For years, I’ve worked to create space within my school where people feel seen, heard, and valued. So when I encountered The Spaces for Listening model developed by Charlie Jones and Brigid Russell, it struck a chord. Their work names and validates what I had long been practising—making time for intentional connection, offering non-judgemental listening, and creating environments of psychological safety.

But it also surfaced a challenge I knew all too well. As a principal, I’m often the one holding space for others. And while that works when I have the emotional bandwidth, it falls apart the moment I become the one who needs support. When I’m overwhelmed or depleted, I can’t facilitate the very space I most need to step into. Jones and Russell’s solution—having two facilitators in every session—makes perfect sense. But for small schools like mine, it’s not a scalable solution.

In New Zealand, supervision in education is not widely used. I’ve been advocating for its adoption for nearly 20 years, because I’ve seen first-hand how transformational it can be. But it’s difficult to explain the value of something so deeply experiential to school boards and systems focused on measurable outcomes. The costs, too, can be prohibitive—especially for small rural schools where every dollar counts.

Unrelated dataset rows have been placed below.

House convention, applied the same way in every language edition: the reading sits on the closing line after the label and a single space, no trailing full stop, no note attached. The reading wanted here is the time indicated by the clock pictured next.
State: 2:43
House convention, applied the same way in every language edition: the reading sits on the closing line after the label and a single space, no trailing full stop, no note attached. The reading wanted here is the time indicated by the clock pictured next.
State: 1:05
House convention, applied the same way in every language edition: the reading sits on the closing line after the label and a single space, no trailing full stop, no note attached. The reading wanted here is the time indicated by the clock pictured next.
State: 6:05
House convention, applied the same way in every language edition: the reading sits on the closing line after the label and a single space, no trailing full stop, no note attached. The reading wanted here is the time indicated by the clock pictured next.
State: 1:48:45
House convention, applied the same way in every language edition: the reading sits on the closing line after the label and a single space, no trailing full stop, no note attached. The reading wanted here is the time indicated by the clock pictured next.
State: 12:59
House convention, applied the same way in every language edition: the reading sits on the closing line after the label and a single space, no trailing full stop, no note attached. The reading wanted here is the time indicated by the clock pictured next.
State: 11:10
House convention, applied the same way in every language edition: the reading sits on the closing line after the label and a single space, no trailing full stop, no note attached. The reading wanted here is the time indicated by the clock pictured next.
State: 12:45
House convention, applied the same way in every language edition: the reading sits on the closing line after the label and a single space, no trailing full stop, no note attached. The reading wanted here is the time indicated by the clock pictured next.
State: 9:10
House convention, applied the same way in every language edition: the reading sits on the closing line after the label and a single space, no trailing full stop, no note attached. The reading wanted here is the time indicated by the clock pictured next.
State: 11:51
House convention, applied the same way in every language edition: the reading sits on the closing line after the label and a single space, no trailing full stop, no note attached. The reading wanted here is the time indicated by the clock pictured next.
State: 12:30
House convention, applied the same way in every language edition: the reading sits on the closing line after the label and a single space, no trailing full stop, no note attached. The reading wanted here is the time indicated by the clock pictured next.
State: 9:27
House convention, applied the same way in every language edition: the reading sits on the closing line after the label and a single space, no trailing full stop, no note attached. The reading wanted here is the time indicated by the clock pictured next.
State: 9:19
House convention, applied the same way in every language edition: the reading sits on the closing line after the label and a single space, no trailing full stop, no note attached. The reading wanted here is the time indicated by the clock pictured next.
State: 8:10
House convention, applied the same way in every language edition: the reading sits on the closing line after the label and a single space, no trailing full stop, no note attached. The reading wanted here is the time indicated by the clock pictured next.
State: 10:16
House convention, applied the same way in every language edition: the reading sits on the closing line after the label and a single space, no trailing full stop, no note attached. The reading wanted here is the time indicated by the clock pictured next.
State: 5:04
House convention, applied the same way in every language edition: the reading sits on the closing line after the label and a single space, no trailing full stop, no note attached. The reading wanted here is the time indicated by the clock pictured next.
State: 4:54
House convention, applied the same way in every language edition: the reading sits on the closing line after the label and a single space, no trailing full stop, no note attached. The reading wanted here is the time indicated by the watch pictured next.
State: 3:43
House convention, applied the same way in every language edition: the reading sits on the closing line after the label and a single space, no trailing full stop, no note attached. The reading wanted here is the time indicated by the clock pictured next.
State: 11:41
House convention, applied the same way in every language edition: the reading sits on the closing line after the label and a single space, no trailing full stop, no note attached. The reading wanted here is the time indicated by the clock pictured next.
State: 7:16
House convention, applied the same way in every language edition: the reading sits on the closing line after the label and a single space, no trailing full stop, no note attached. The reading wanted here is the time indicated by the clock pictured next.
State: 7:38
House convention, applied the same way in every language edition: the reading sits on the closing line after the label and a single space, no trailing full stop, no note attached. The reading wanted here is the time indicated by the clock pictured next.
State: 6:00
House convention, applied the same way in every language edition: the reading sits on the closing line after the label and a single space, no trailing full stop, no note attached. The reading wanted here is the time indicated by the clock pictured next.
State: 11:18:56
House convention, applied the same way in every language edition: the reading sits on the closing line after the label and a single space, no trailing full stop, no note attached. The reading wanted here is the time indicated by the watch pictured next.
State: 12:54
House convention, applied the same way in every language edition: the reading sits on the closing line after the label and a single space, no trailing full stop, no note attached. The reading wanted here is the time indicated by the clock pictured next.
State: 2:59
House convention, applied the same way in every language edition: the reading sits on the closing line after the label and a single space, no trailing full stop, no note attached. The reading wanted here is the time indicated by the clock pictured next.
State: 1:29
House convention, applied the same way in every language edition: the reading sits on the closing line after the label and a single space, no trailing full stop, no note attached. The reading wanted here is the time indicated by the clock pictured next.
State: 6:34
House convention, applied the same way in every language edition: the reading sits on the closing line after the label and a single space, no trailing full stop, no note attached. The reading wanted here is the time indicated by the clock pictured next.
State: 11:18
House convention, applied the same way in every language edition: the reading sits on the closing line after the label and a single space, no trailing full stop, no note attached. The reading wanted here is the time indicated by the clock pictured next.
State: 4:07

Te Noho Tahi was developed as our answer to this reality. It’s a holistic wellbeing framework embedded in the everyday culture of our school. It reflects the same values as Spaces for Listening—presence, empathy, trust—but it is designed to be sustained from within. It doesn’t require extra funding or specialised staff. It relies instead on rhythm, intention, and a shared commitment to humanising our school spaces.

For staff, Te Noho Tahi includes daily gatherings, built-in supervision options, and the integration of AI to reduce workload and protect time for presence. For our tamariki, it offers tiered, relational practices to help them connect, reflect, and regulate without pressure. These include whole-class connection sessions at the end of each day, small group check-ins for those needing extra support, and one-on-one moments of presence with a trusted adult. The tamariki model is playful, visual, and developmentally responsive—guided by a living metaphor of a classroom tree where children contribute their thoughts, feelings, and acts of kindness as leaves. It grows with them.

It’s not an ‘add-on’; it is the cultural heartbeat of our day.

This model also allowed us to realise a long-held dream in 2024: making school entirely free for every student. By removing all financial barriers—including stationery, lunches, fruit, transport, uniforms, and camp fees—we reaffirmed our commitment to equity and belonging. No whānau should ever feel that school, or any part of the school experience, is unaffordable. Access to education should never come with a price tag that excludes.

Te Noho Tahi is our way of living these values daily. It’s not about adding more—it’s about making space for what matters. And when that space is held with care, courage, and consistency, it becomes transformational.